== Dados brutos

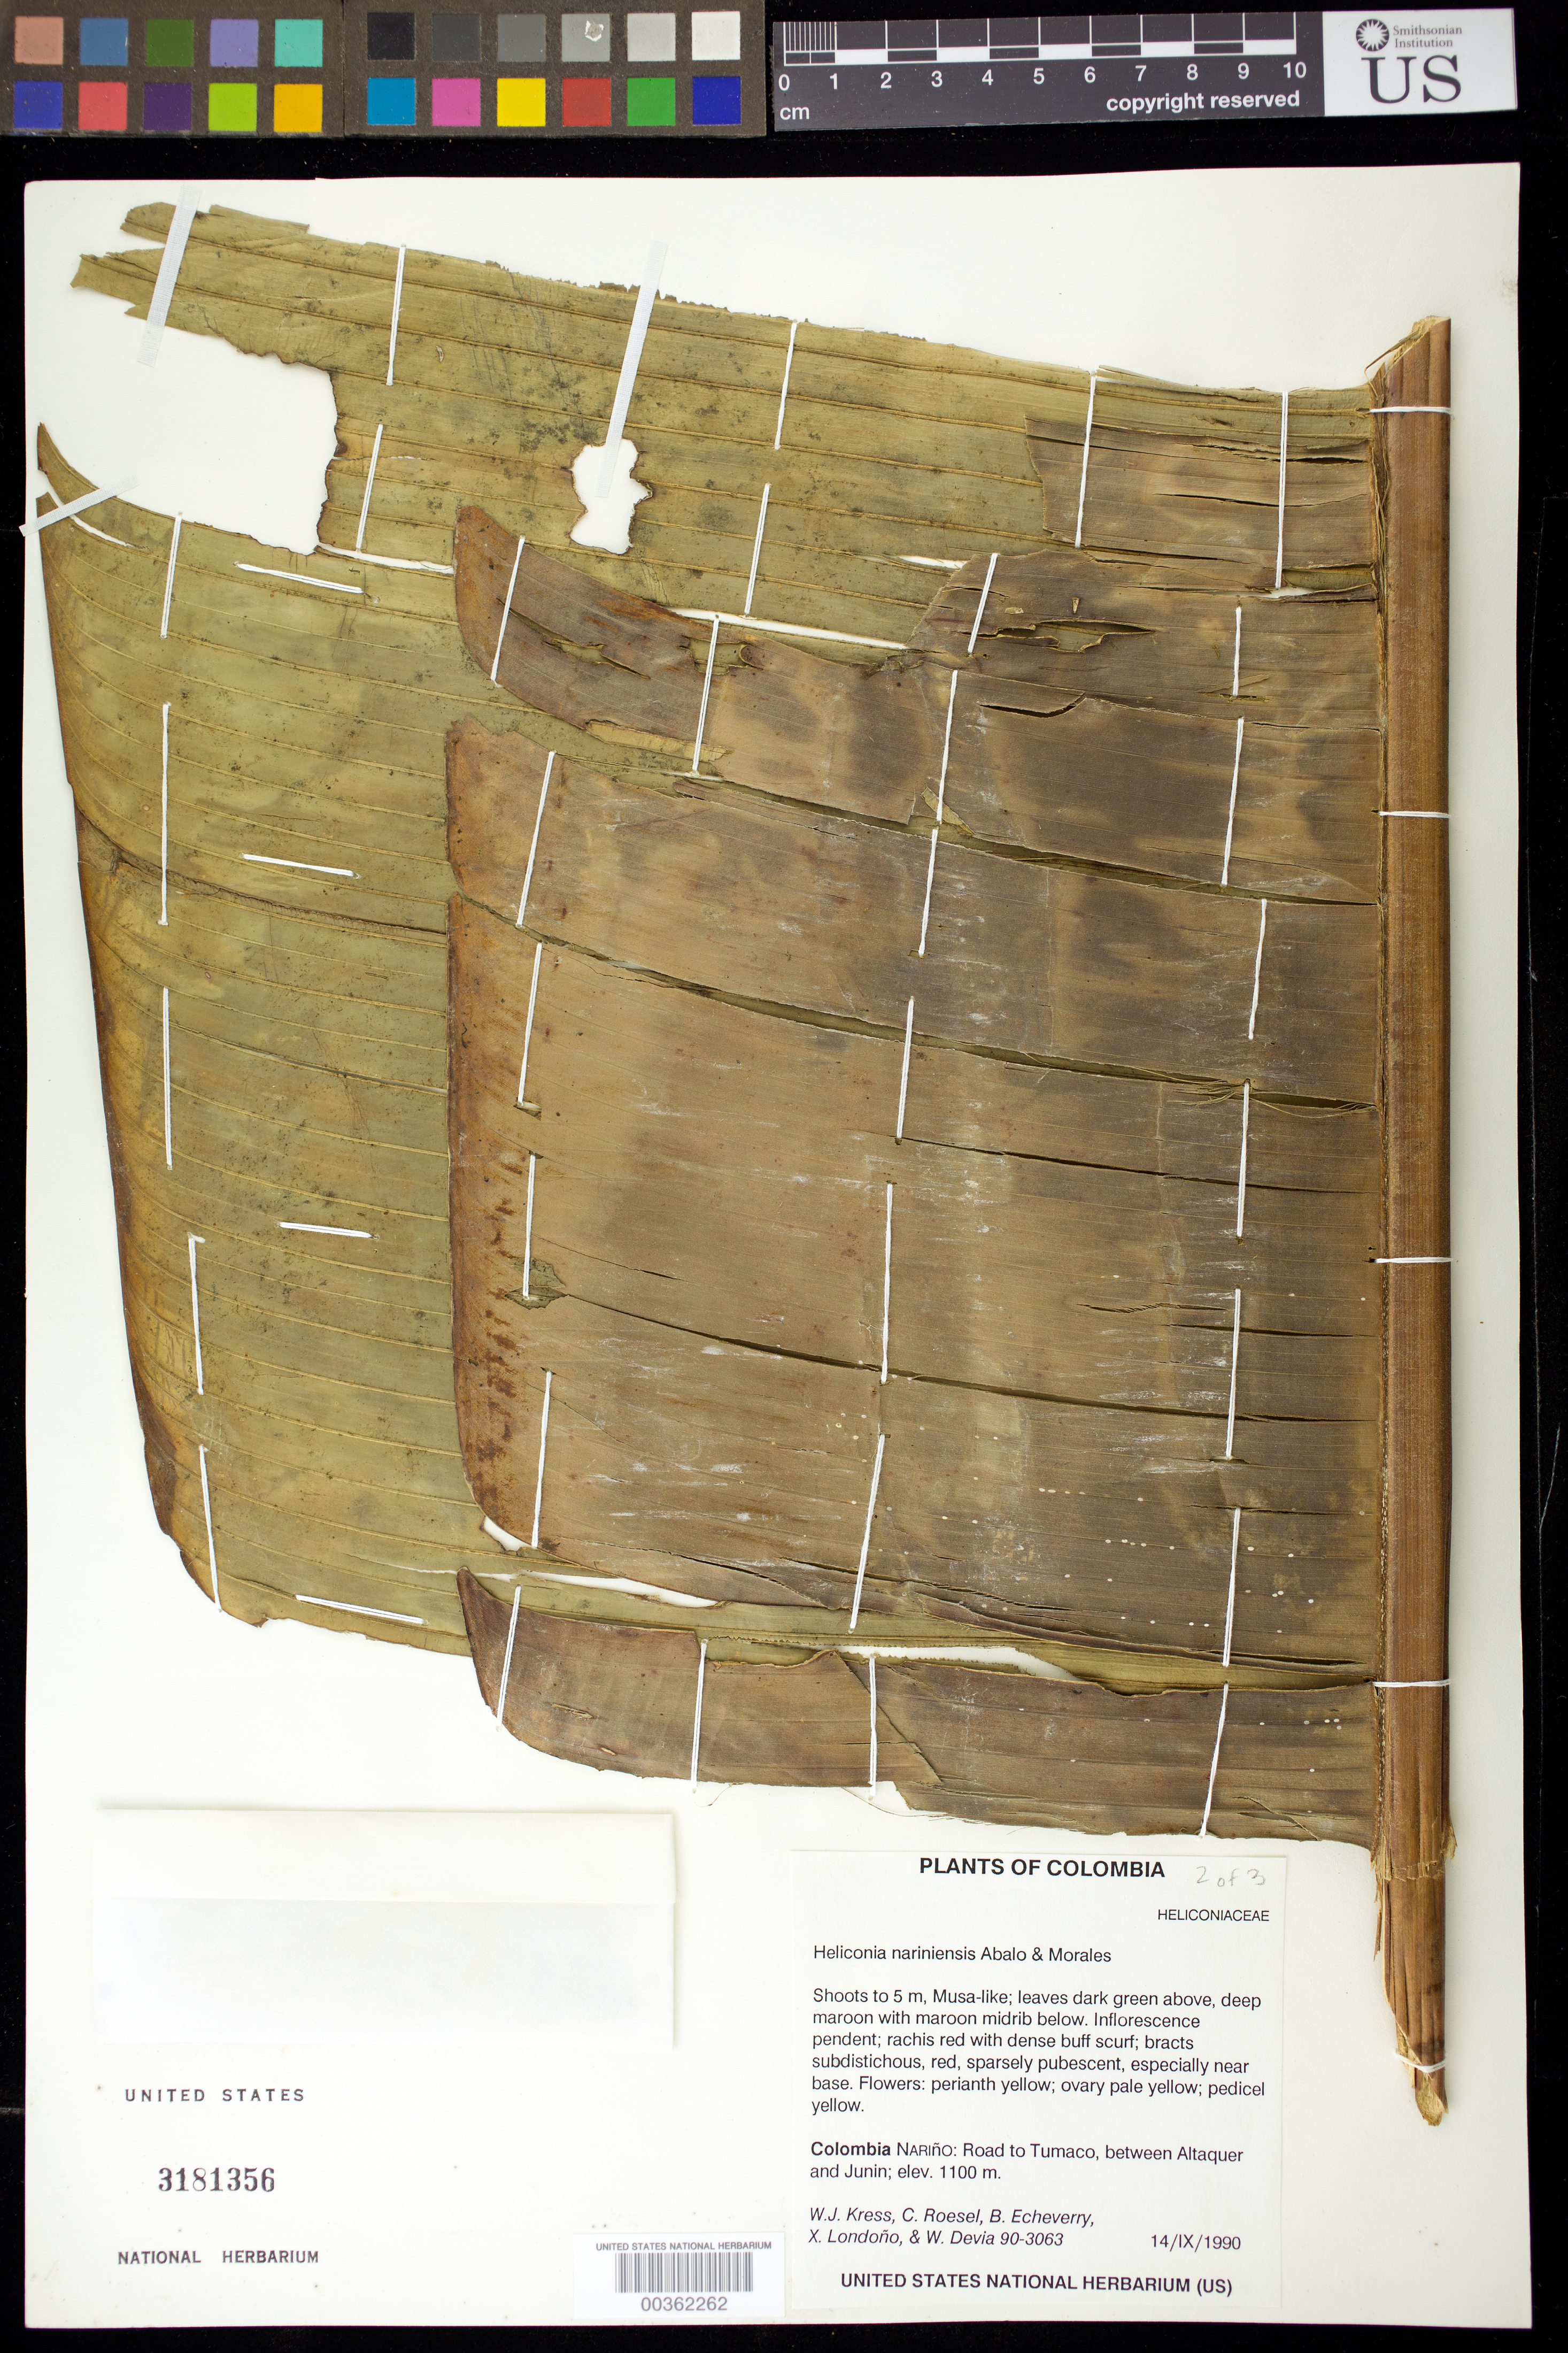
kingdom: Plantae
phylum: Tracheophyta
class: Liliopsida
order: Zingiberales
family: Heliconiaceae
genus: Heliconia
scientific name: Heliconia nariniensis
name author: Abalo & G. Morales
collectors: W. J. Kress, C. S. Roesel, B. Echeverry, X. Londoño & W. Devia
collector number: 90-3063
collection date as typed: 14 Sep 1990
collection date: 1990-09-14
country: Colombia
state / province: Nariño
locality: Road to Tumaco, between Altaquer and Junin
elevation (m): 1100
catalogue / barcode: US 3181356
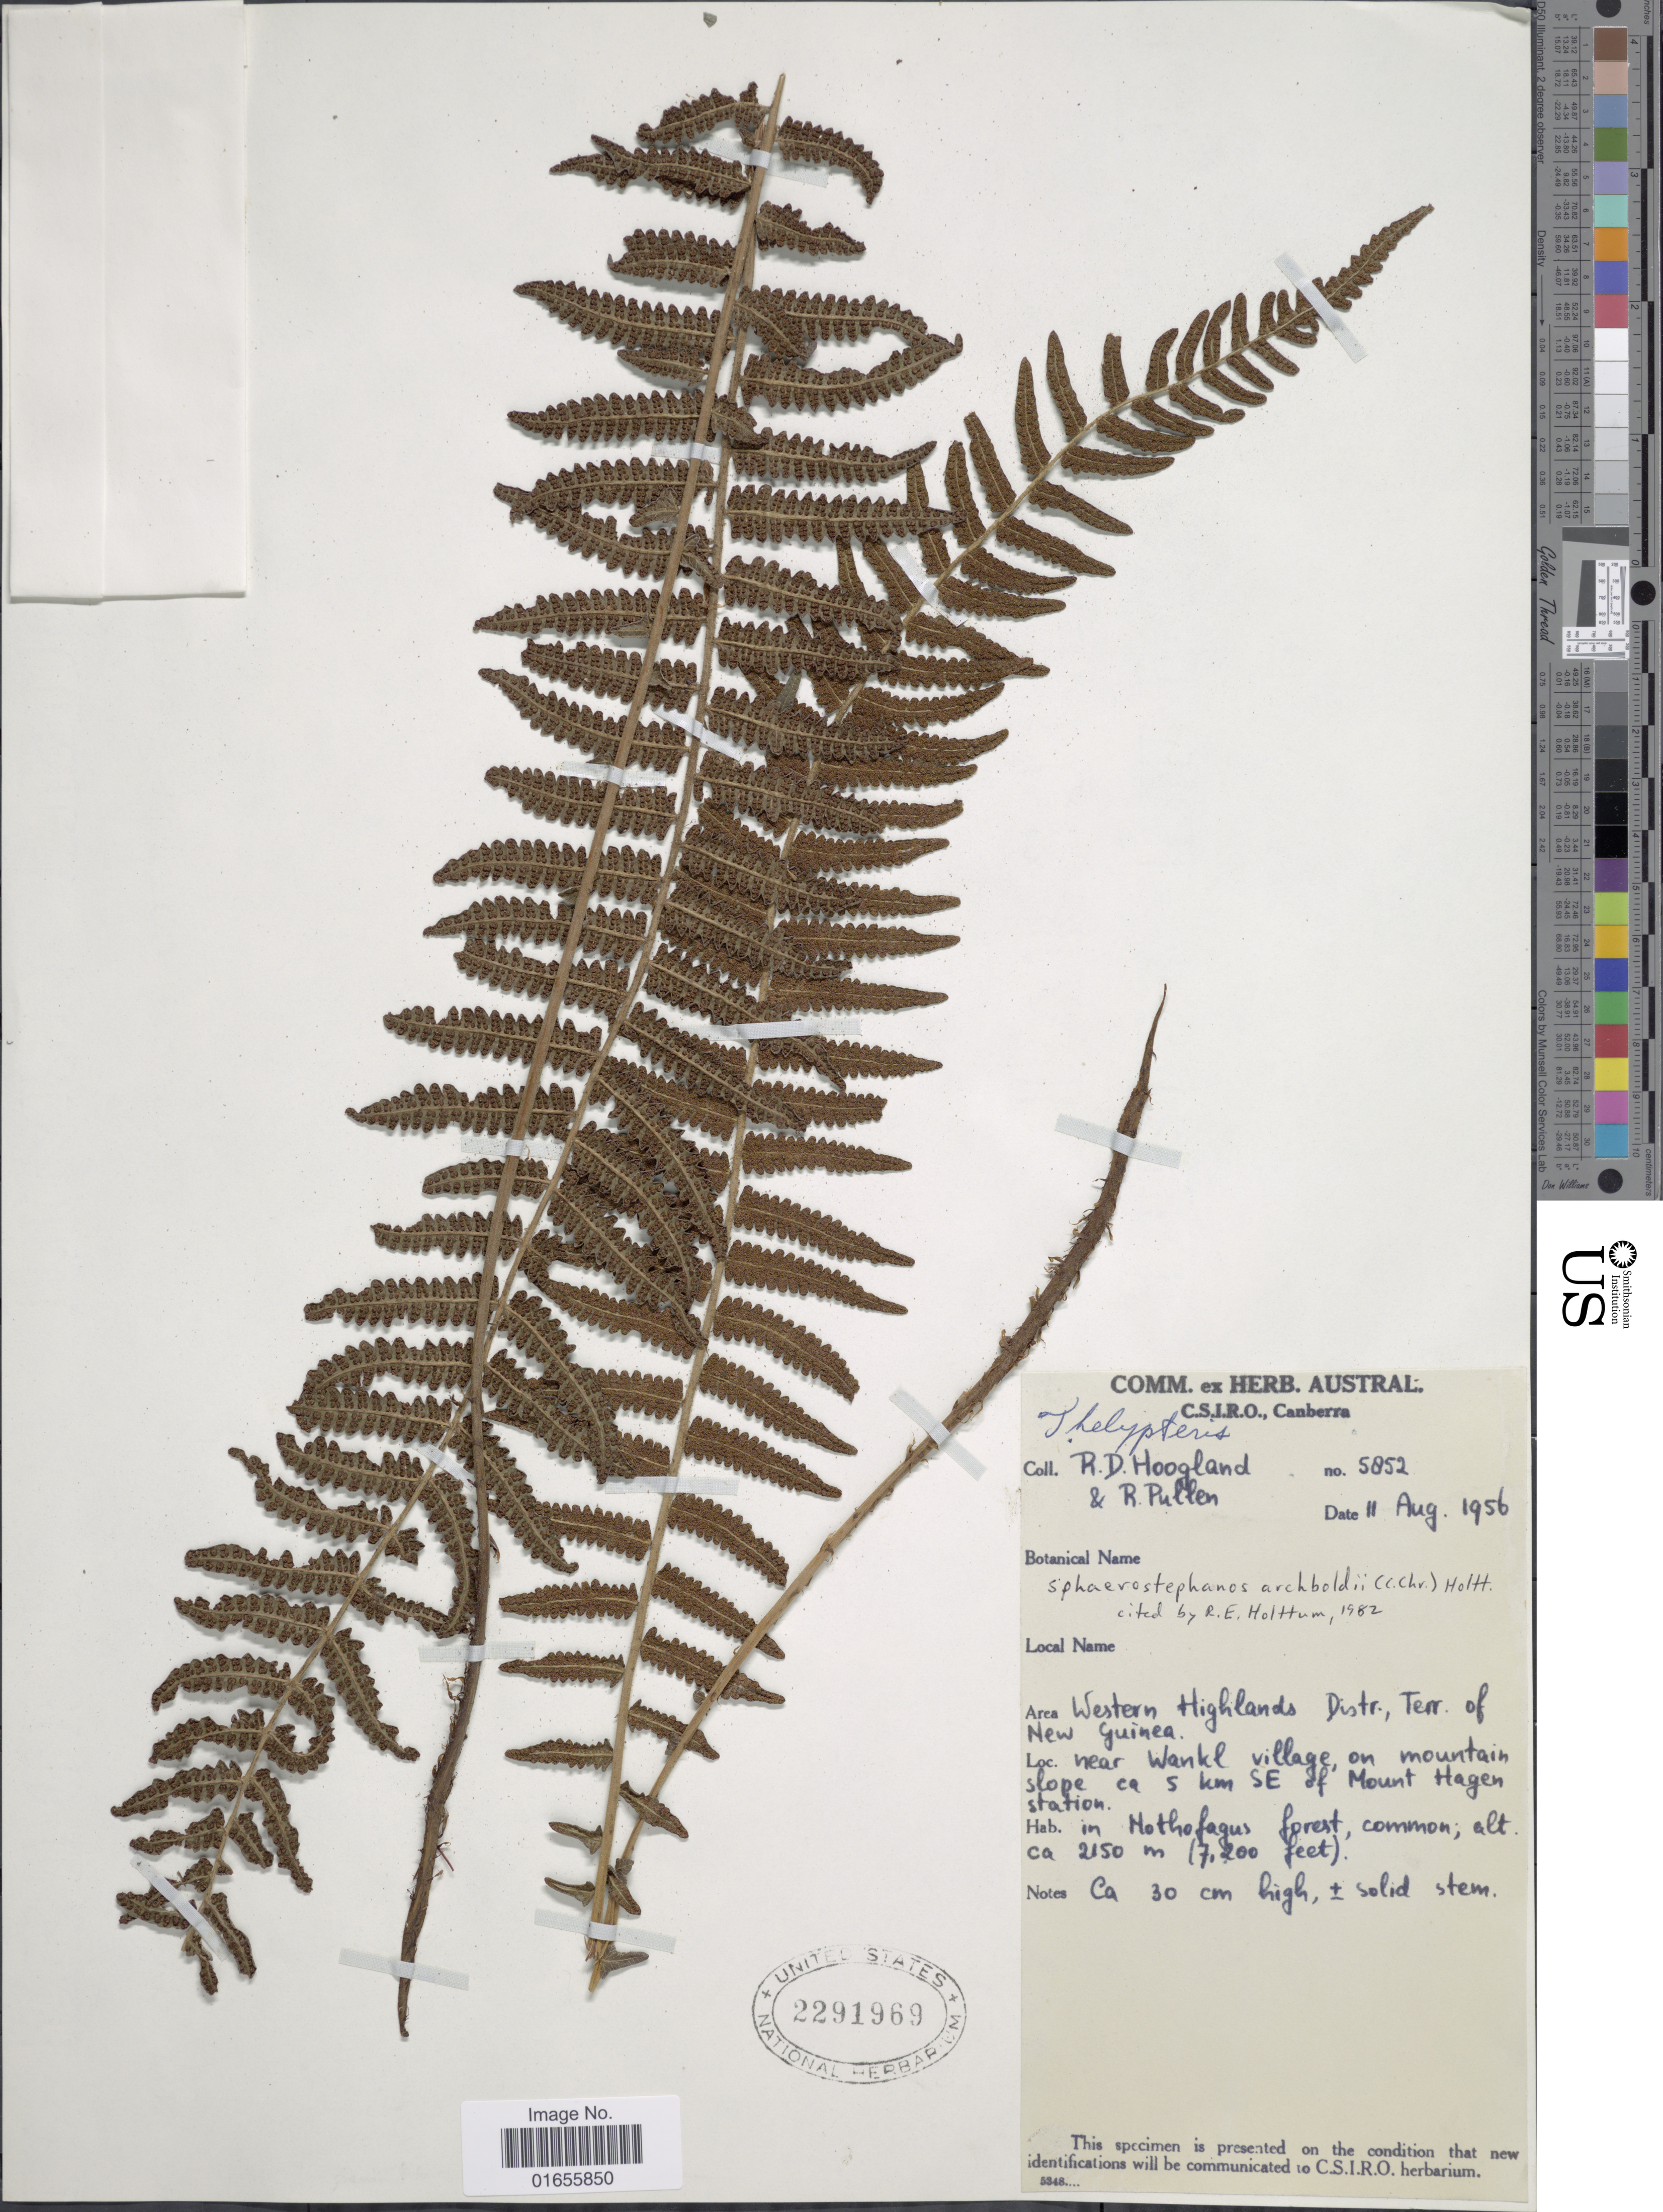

====

**Objetivo:** Troque "locality" por "site" na listagem acima e reproduza-a integralmente, sem qualquer outra alteração. Omita as imagens.

**Resultado do exercício:**
kingdom: Plantae
phylum: Tracheophyta
class: Liliopsida
order: Zingiberales
family: Heliconiaceae
genus: Heliconia
scientific name: Heliconia nariniensis
name author: Abalo & G. Morales
collectors: W. J. Kress, C. S. Roesel, B. Echeverry, X. Londoño & W. Devia
collector number: 90-3063
collection date as typed: 14 Sep 1990
collection date: 1990-09-14
country: Colombia
state / province: Nariño
site: Road to Tumaco, between Altaquer and Junin
elevation (m): 1100
catalogue / barcode: US 3181356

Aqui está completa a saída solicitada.